How does one decide between paying off student loans and saving for retirement? Both are solid goals, both are keys to increasing wealth, but which one should take priority?
Without fail, most financial professionals will have you contribute first to your company’s 401(k), especially if it comes with a company match. It is, in essence, free money and the best instant rate of return you will likely ever get. But even without the company match, in most cases it is probably a better idea to max out your retirement plan and invest in other retirement vehicles before paying down student loans.
It is still important to make the minimum payments on your student loans, of course, but the interest rates are usually quite low, making the interest savings minimal compared to the interest earned on investing your money elsewhere for the long haul. In addition, there are often tax breaks on the interest paid on student loans, further decreasing the true cost of the loans.

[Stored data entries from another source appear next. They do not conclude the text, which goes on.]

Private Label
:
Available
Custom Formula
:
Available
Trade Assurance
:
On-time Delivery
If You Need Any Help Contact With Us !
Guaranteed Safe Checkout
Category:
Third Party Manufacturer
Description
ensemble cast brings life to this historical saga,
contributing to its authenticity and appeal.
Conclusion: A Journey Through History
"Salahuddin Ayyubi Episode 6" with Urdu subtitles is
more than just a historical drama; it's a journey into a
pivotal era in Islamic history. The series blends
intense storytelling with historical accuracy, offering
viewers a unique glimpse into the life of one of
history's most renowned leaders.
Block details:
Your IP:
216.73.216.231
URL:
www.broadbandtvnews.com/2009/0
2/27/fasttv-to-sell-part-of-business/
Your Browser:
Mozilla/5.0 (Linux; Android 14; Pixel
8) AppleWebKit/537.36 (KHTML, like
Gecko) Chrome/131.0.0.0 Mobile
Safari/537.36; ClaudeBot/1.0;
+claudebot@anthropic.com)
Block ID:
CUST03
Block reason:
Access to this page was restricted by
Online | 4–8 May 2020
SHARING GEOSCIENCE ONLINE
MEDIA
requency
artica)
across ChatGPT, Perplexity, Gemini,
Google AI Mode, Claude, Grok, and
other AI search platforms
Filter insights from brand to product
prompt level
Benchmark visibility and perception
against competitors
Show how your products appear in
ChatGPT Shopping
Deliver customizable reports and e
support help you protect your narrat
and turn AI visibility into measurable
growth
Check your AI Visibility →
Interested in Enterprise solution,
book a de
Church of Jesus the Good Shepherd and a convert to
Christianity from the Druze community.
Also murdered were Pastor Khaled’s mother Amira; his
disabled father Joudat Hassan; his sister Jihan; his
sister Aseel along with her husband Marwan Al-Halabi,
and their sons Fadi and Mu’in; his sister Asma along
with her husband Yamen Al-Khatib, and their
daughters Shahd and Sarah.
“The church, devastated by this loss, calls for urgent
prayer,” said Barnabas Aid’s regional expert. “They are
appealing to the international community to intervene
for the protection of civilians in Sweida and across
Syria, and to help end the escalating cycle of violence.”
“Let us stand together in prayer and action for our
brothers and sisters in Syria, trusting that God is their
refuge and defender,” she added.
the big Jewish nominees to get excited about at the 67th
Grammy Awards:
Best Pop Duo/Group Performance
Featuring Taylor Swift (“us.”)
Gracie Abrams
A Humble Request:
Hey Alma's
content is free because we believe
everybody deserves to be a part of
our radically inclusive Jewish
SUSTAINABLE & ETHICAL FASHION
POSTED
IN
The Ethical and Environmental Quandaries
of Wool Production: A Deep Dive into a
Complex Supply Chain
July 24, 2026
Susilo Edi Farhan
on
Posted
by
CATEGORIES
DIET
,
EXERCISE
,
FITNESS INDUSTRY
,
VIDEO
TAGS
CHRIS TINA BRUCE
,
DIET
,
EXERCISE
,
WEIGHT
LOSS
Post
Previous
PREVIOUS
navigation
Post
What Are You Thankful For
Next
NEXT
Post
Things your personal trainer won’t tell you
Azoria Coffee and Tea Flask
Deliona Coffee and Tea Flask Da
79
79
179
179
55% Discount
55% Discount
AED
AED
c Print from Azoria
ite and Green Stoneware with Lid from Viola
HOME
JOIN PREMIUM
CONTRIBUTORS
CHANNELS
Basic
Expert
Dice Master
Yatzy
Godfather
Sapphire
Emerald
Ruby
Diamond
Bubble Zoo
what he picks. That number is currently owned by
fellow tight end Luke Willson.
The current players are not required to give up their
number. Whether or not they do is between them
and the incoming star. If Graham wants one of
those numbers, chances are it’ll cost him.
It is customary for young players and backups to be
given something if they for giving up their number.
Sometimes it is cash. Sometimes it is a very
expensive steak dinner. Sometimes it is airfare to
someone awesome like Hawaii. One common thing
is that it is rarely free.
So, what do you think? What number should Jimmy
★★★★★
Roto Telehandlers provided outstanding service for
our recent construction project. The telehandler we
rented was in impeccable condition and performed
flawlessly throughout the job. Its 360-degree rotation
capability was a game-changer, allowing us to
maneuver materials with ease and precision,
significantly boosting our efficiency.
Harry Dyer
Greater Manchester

That being said, paying off student loans reduces and ultimately eliminates interest payments, which is essentially a guaranteed rate of return, something that hardly exists in the financial world. In addition, eliminating debt has psychological implications as well. Sometimes our peace of mind is just as important as making sure the math adds up!
So in summary, you can accomplish both goals at the same time; however, if you have to choose, focus on retirement, specifically the 401(k) company match. But there is no “wrong” way to go about this. If you feel better about paying off your student loans, that is ok, as long as you don’t leave retirement savings in the rearview mirror.